Apple’s smaller iPhone, Trump’s policy team, surfing the Arctic Circle

What to watch for today

A comet flies close to Earth. Comet P/2016 BA14 will “safely” pass within 2.2 million miles of the Earth, according to NASA’s Planetary Defense Office, making it the third-closest comet fly-by in recorded history. The comet is too small to be seen with the naked eye, but can be tracked with professional-grade telescopes.

Nike reports earnings. The shoe and fitness gear maker’s profits and revenue are both expected to show solid growth thanks the global athleisure boom. CEO Mark Parker may also discuss the impact of the 2016 Rio Olympics.

Three western US states hold primaries. Republican and Democratic voters in Arizona and Utah will choose presidential candidates, while in Idaho only Democrats go to the polls. Ted Cruz is expected to win big in Utah, where front-runner Donald Trump is not popular.

While you were sleeping

Intel’s former CEO Andy Grove died. Grove served as the chipmaker’s first hire and went on to serve as CEO, president, and board member before retiring in 2004. He oversaw the release and marketing of the 386 and the Pentium, two chips that became brand names just as famous as the PCs they powered.

Apple launched a smaller iPhone. With its 4 inch (10 cm) screen, the iPhone SE (for “special edition”) looks just like the three-year-old iPhone 5S, but with upgraded components. At the launch event, Apple CEO Tim Cook also reiterated the company would not stand down in its fight with the US government over privacy.

The Justice Department delayed Apple’s hearing. The FBI said they have learned how to unlock a suspected terrorist’s iPhone without Apple’s assistance, meaning the company’s head of product security and privacy will no longer need to testify.

Trump named his foreign policy team. The presidential candidate named five men that will serve as advisors under Alaskan senator Jeff Sessions. They include George P. Schultz, a former diplomat under Reagan, and Carter Page, a former Merrill Lynch executive who has been critical of the US’s role in Ukraine.

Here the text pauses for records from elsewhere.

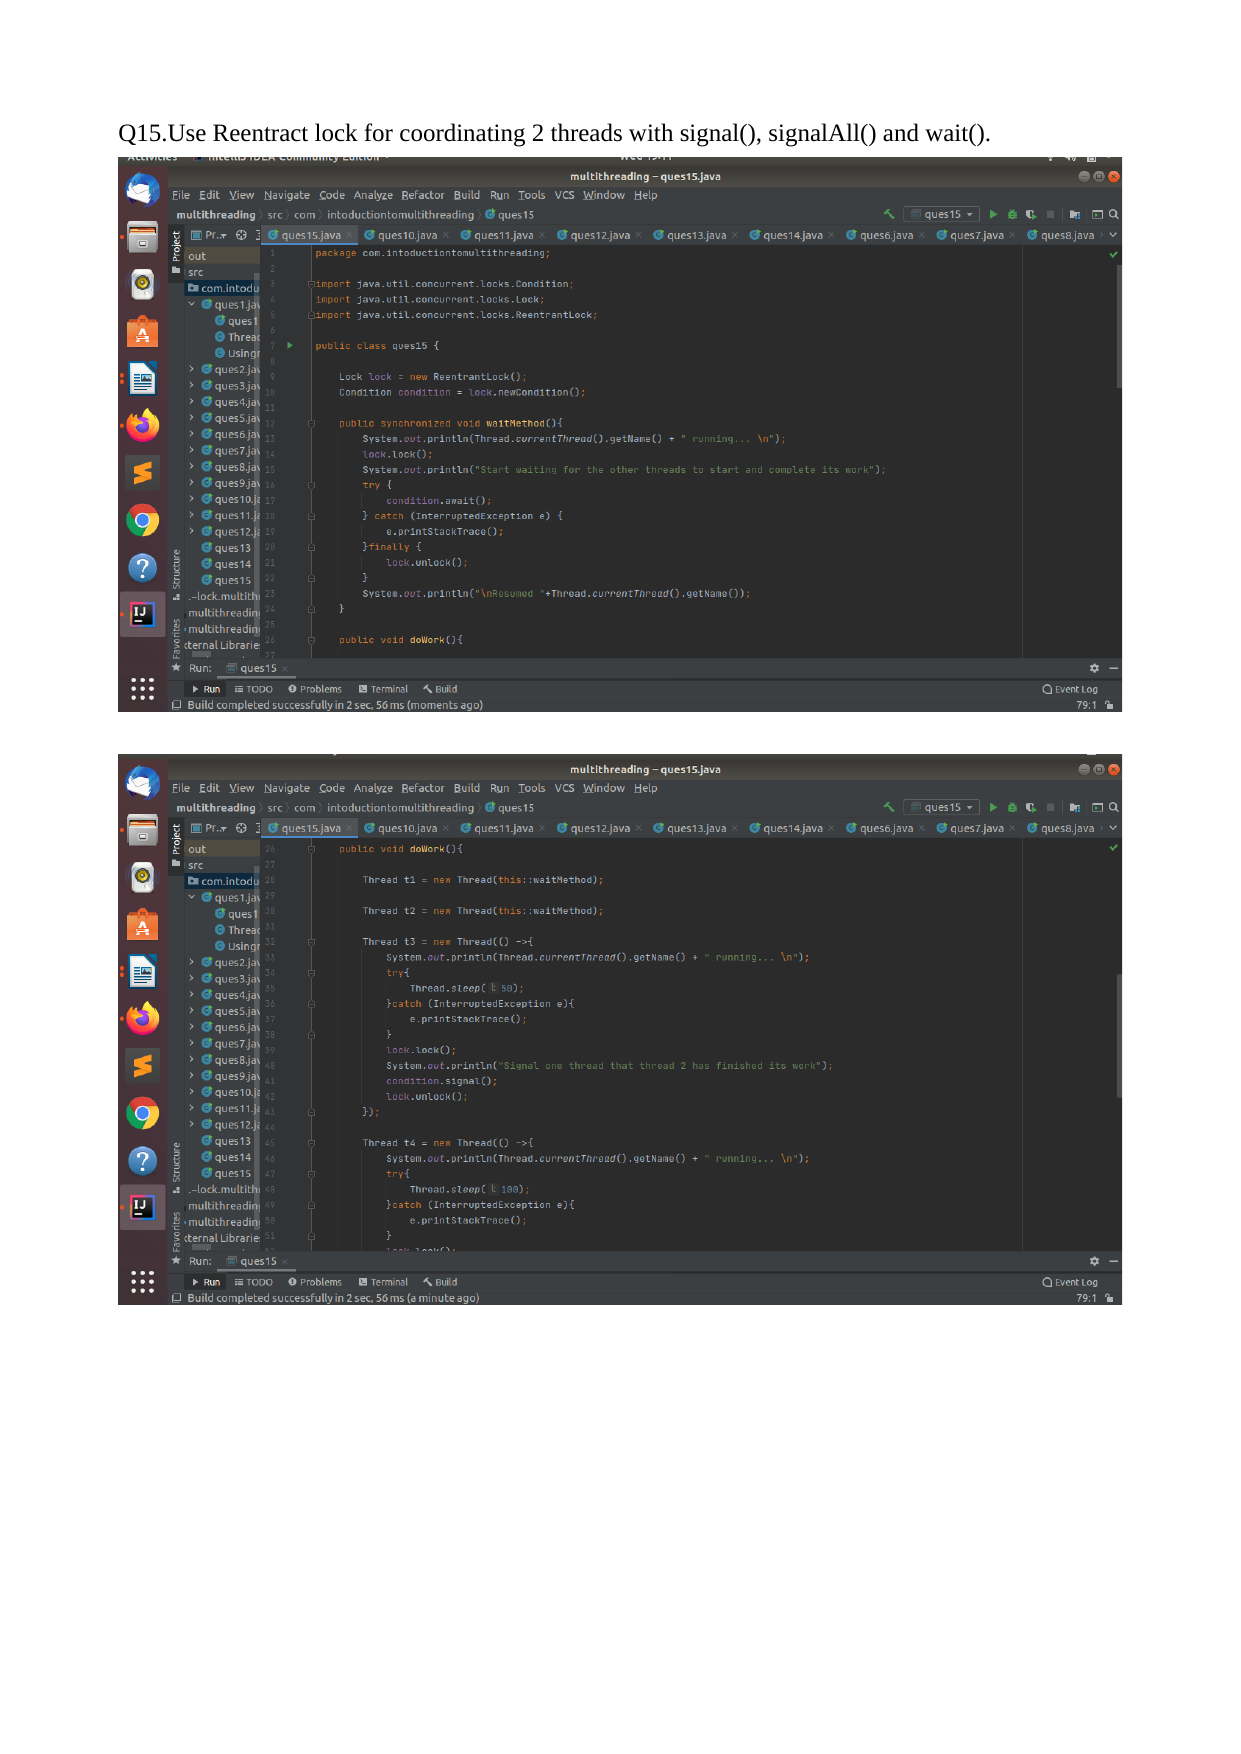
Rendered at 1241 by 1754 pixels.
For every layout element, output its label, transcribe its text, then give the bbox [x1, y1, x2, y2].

picture [118, 754, 1123, 1305]
text Q15.Use Reentract lock for coordinating 2 threads with signal(), signalAll() and wait(). [118, 118, 1122, 147]
picture [118, 157, 1123, 712]
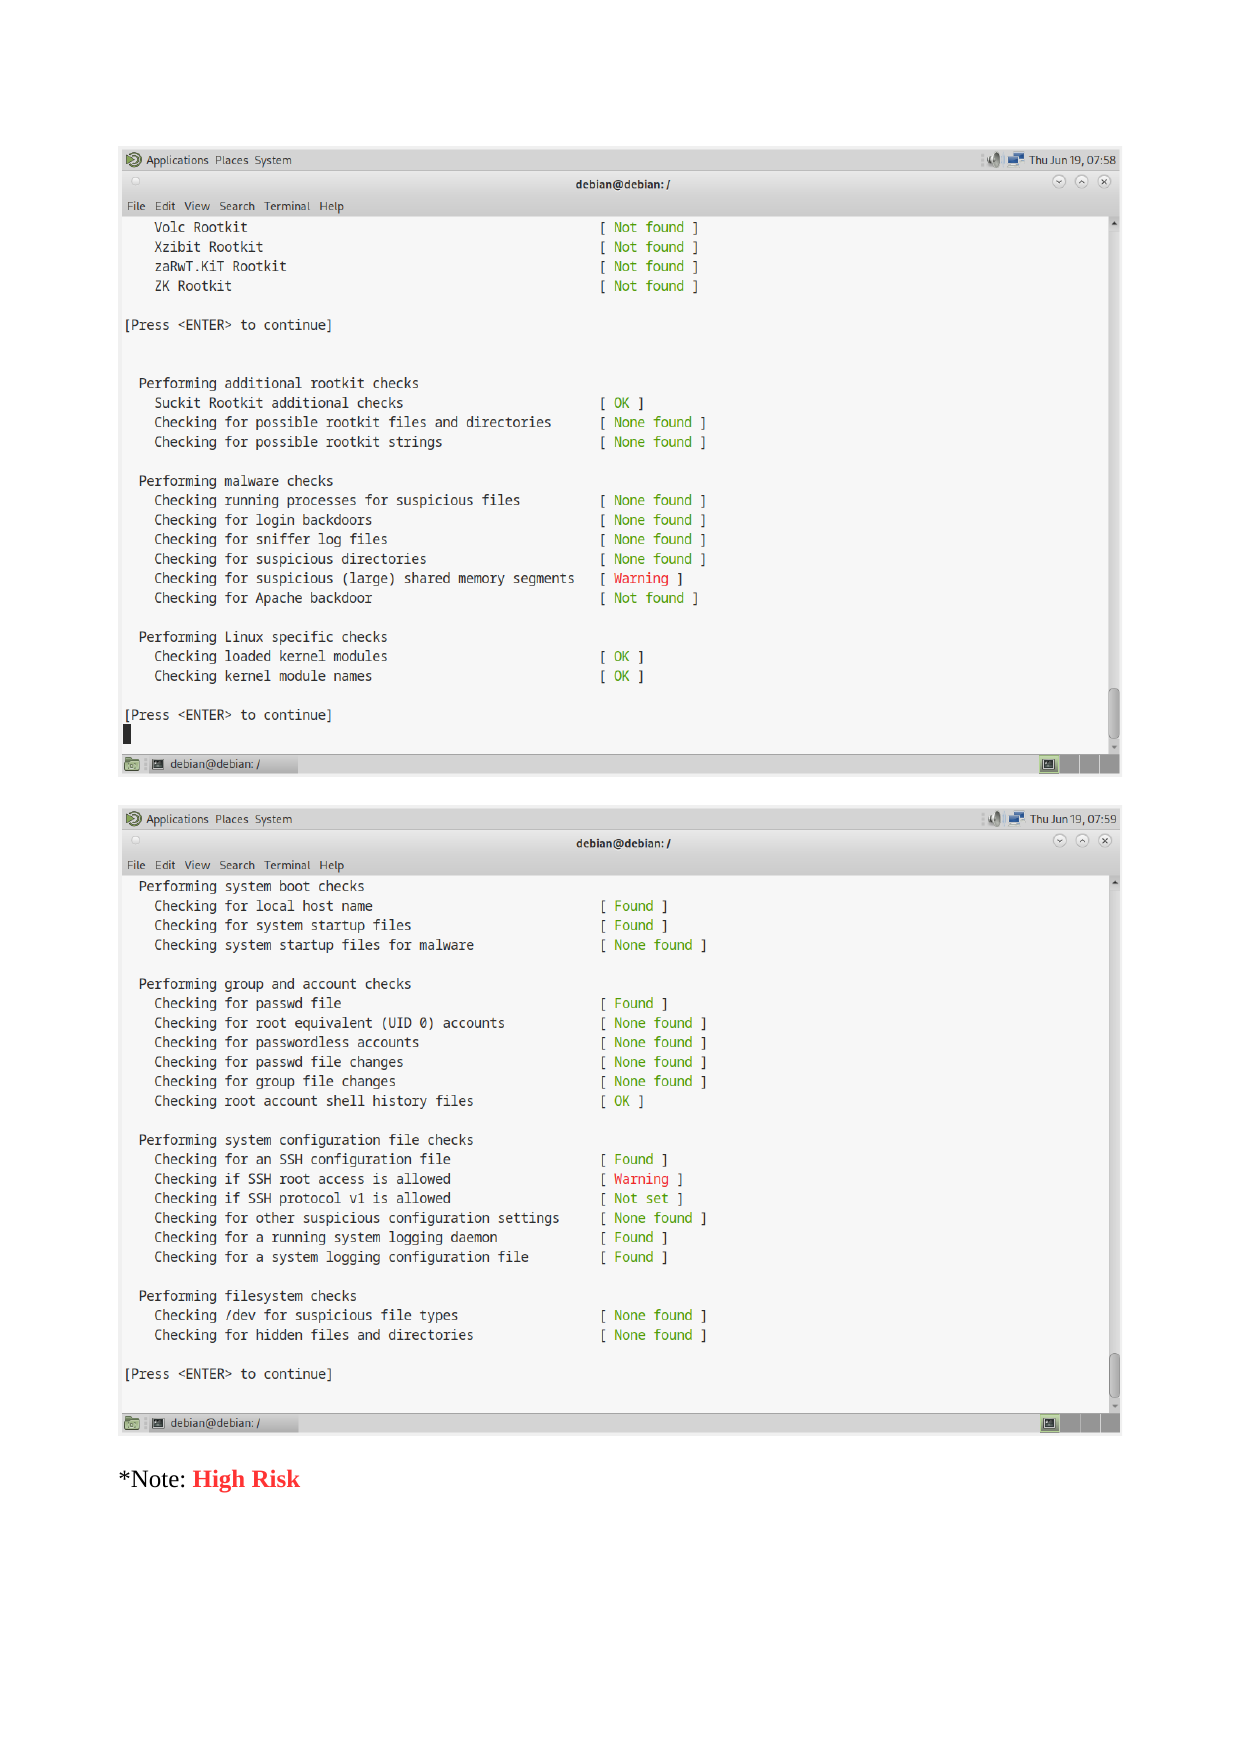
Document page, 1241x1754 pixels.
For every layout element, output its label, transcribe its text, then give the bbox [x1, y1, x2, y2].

picture [118, 146, 1123, 777]
text *Note: High Risk [118, 1464, 1122, 1493]
picture [118, 805, 1123, 1436]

A tense and historic meeting in Cuba. During the first visit of an American president to the island since 1928, Barack Obama met with his counterpart, Raúl Castro. Obama said the US trade embargo “does not serve our interests” and called for greater respect for human rights, while Castro called for the US to leave its naval base at Guantanamo Bay.

Quartz markets haiku

A small step higher
on a dull day of trading
but that’s fine by me

Quartz obsession interlude

Joon Ian Wong on why Americans think they’re more productive than they actually are. “Why do Americans think they’re so much better than their fellows at work? It’s difficult to say, Qualtrics’ global insights head Mike Maughan told Quartz, but it could be an overhang from the financial crisis of 2008.” Read more here.

Matters of debate

It’s game over for coal. Market trends and new regulations spell the end of a once-dominant energy source.

The rise of robots is why we need a universal basic income. Many jobs will soon disappear, but that doesn’t mean people should starve.

Global authoritarianism is on the rise. Trumpism is a manifestation of atransnational trend.

Surprising discoveries

The Silk Road used to go through Tibet. An 1,800-year-old tomb suggests that the ancient trade route once scraped the roof of the world.

Norwegians are surfing in the Arctic Circle under the Northern Lights.Thanks to the jet stream, sea temperatures are a balmy 6℃ (43℉).

A record number of Americans blame humans for climate change. But it’s still only 41%, according to Gallup.

Elon Musk’s second wife has second thoughts about canceling their second divorce. They are getting unhitched, again, after all.

The Netherlands is suffering from a criminal shortage. It may have to close five prisons due to a lack of inmates.